BACCHUS


[Read the whole of the 'Bacchus' scene here.]

My candidate for Bacchus is Sir John Perrot.

In 1592 Sir John Perrot was much in the news, as he faced trial for treason. Commonly reputed to be a son of Henry VIII, whom he resembled in build and manner, Perrot was a soldier and administrator, high-handed and 'habitually a coarse speaker'. (Handover, p.83) While Lord Deputy in Ireland he clashed violently with the chancellor, Adam Loftus, Archbishop of Armagh and Dublin, who sent his chaplain to confer about the Perrot problem with Sir Christopher Hatton. (Sir Christopher disliked Perrot, allegedly because Perrot had seduced an illegitimate daughter of his.) The chaplain Loftus sent was Richard Bancroft, who became first Hatton's and then Whitgift's chaplain.

Although accused of treason Perrot was in Burghley's lenient custody for some time (he was on good terms with Burghley) before being transferred to the Tower: at his trial the only charge that seemed to be pressed vigorously was that of contemptuous speech against the Queen ('a base, bastard, pissing kitchen woman').

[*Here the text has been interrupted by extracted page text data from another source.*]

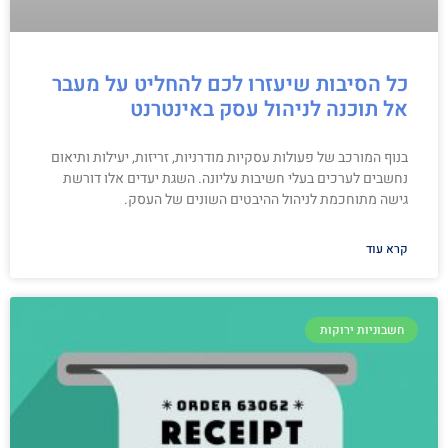
כל הסיבות שיעזרו לכם להחליט על מעבר
אל תוכנה לניהול עסק באינטרנט
בנוף המורכב של פעולות עסקיות מודרניות, זריזות, יעילות ותיאום
נחשבים לערכים בעלי חשיבות עליונה. השגת יעדים אלו דורשת
גישה מתוחכמת לניהול ההיבטים השונים של העסק.
קרא עוד
חשבוניות ירוקות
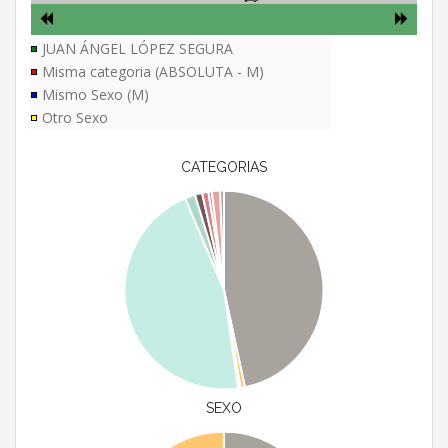
JUAN ÁNGEL LÓPEZ SEGURA
Misma categoria (ABSOLUTA - M)
Mismo Sexo (M)
Otro Sexo
CATEGORIAS
SEXO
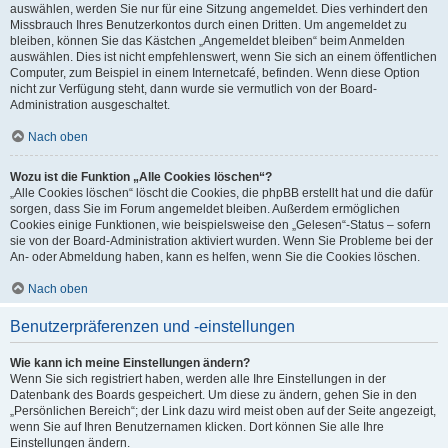
auswählen, werden Sie nur für eine Sitzung angemeldet. Dies verhindert den
Missbrauch Ihres Benutzerkontos durch einen Dritten. Um angemeldet zu
bleiben, können Sie das Kästchen „Angemeldet bleiben“ beim Anmelden
auswählen. Dies ist nicht empfehlenswert, wenn Sie sich an einem öffentlichen
Computer, zum Beispiel in einem Internetcafé, befinden. Wenn diese Option
nicht zur Verfügung steht, dann wurde sie vermutlich von der Board-
Administration ausgeschaltet.
Nach oben
Wozu ist die Funktion „Alle Cookies löschen“?
„Alle Cookies löschen“ löscht die Cookies, die phpBB erstellt hat und die dafür
sorgen, dass Sie im Forum angemeldet bleiben. Außerdem ermöglichen
Cookies einige Funktionen, wie beispielsweise den „Gelesen“-Status – sofern
sie von der Board-Administration aktiviert wurden. Wenn Sie Probleme bei der
An- oder Abmeldung haben, kann es helfen, wenn Sie die Cookies löschen.
Nach oben
Benutzerpräferenzen und -einstellungen
Wie kann ich meine Einstellungen ändern?
Wenn Sie sich registriert haben, werden alle Ihre Einstellungen in der
Datenbank des Boards gespeichert. Um diese zu ändern, gehen Sie in den
„Persönlichen Bereich“; der Link dazu wird meist oben auf der Seite angezeigt,
wenn Sie auf Ihren Benutzernamen klicken. Dort können Sie alle Ihre
Einstellungen ändern.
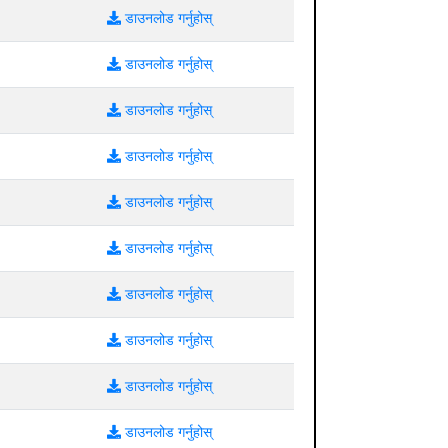
डाउनलोड गर्नुहोस्
डाउनलोड गर्नुहोस्
डाउनलोड गर्नुहोस्
डाउनलोड गर्नुहोस्
डाउनलोड गर्नुहोस्
डाउनलोड गर्नुहोस्
डाउनलोड गर्नुहोस्
डाउनलोड गर्नुहोस्
डाउनलोड गर्नुहोस्
डाउनलोड गर्नुहोस्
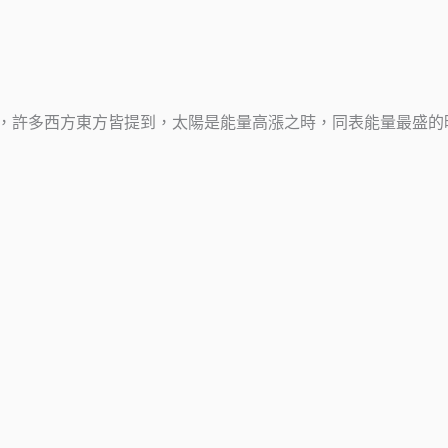
，許多西方東方皆提到，太陽是能量高漲之時，同表能量最盛的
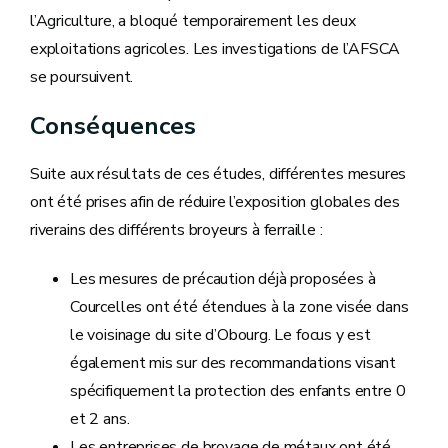
l’Agriculture, a bloqué temporairement les deux
exploitations agricoles. Les investigations de l’AFSCA
se poursuivent.
Conséquences
Suite aux résultats de ces études, différentes mesures
ont été prises afin de réduire l’exposition globales des
riverains des différents broyeurs à ferraille :
Les mesures de précaution déjà proposées à
Courcelles ont été étendues à la zone visée dans
le voisinage du site d’Obourg. Le focus y est
également mis sur des recommandations visant
spécifiquement la protection des enfants entre 0
et 2 ans.
Les entreprises de broyage de métaux ont été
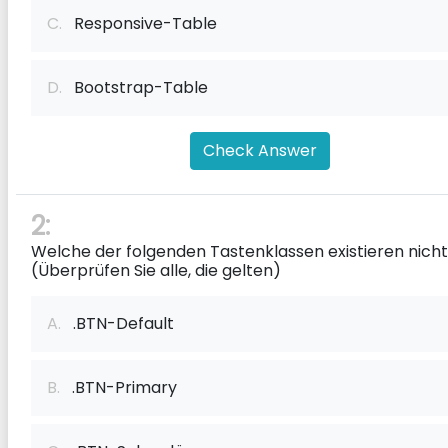
C.
Responsive-Table
D.
Bootstrap-Table
Check Answer
2:
Welche der folgenden Tastenklassen existieren nich
(Überprüfen Sie alle, die gelten)
A.
.BTN-Default
B.
.BTN-Primary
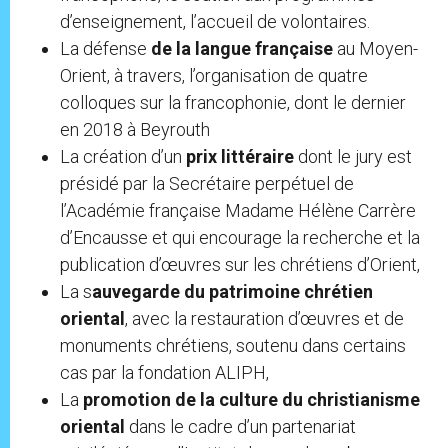
d’enseignement, l’accueil de volontaires.
La défense
de la langue française
au Moyen-
Orient, à travers, l’organisation de quatre
colloques sur la francophonie, dont le dernier
en 2018 à Beyrouth
La création d’un
prix littéraire
dont le jury est
présidé par la Secrétaire perpétuel de
l’Académie française Madame Hélène Carrère
d’Encausse et qui encourage la recherche et la
publication d’œuvres sur les chrétiens d’Orient,
La s
auvegarde du patrimoine chrétien
oriental
, avec la restauration d’œuvres et de
monuments chrétiens, soutenu dans certains
cas par la fondation ALIPH,
La
promotion de la culture du christianisme
oriental
dans le cadre d’un partenariat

His chief enemy Hatton being dead by the time the case came to trial, and with both the Cecils and Essex anxious to get him off - his son was married to Essex's sister - it has always been difficult to understand why Perrot was nevertheless sentenced to death. Sentence was never carried out, however. Elizabeth allegedly scoffed at the judges' guilty verdict, delayed signing the warrant and Perrot died suddenly in custody in the Tower in September 1592.

Described as 'god fatbacke', and 'god barrell-bellie', Bacchus also has a paunch 'built like a round church'. I have seen no portrait, but Perrot apparently shared a strong resemblance to Henry VIII. Presumably this included his striking physique.
Bacchus is amazingly disrespectful, not only using 'thou' constantly to his lord but conspicuously failing to give him any honorific at all. He usually addresses him as 'Summer', or at one point tipsily 'Sim Summer'. At another he drunkenly scolds and berates his lord: 'thou art a bad member, a Dunse, a mungrell...' Perrot was convicted principally on charges of speaking contemptuously of the Queen, calling her 'silly woman' and 'base, bastard pysskitching'. Camden wrote: 'He was charged first to have violated the Queenes Majesty by opprobrious words, and to have said shee was illegitimate, fearefull, and curious, that she cared not for military men, that she had hindered him from reducing Ulster into order, and that shee would one day stand in neede of his helpe.'
Bacchus implies Summer is impoverished ('a good fellow is a good fellow thou he haue neuer a penny in his purse') and stingy ('thy niggardly habitation'). Perrot had claimed the Queen's failure to send him sufficient funds had prevented his pacifying Ireland.
At one point the servant Bacchus actually addresses his monarch as 'brother':

'Nay, soft, brother Summer,...'

Perrot was widely believed to be an illegitimate son of Henry VIII. After the verdict was announced he spluttered that surely the Queen would not let her brother die.
Summer's verdict is:
'Hale him away, he barketh like a wolf; It is his drink, not hee, that rayles on vs'
This lofty tolerance fits the attitude Elizabeth adopted in public. As Camden puts it in his annals for 1592, after sentence was passed she did not sign the warrant: '... the Queenes displeasure being asswaged. For in this time shee was often heard to commend that rescript of Theodosius, Honorius, and Arcadius, If any man speake ill of the Emperour, if of lightnesse, it is to be contemned; if of madnesse, to be pittied; if of injury, to be remitted. ...

It's also worth pointing out that wolves were associated with Ireland.

Bacchus is an aggressive drunk. He threatens to urinate on Autumn and forces Will Summer to swallow a whole jack of beer on his knees. His speech is sometimes garbled and he seems over-loquacious:
'It is wine's custom to be full of words...' sighs Summer
Nothing I have seen so far says Perrot was an alcoholic, though he seems to have been a hard drinker from his youth. But his shambling replies at his trial, his complaint that his memory was failing, his brawling behaviour and recklessly disrespectful speeches in Ireland suggest his judgement had declined, and drink may have contributed. He died suddenly in September 1592 and Tennison suggests he may have been poisoned. If 'Bacchus' is a portrait of Perrot, I would guess the poison came in a bottle and was self-administered.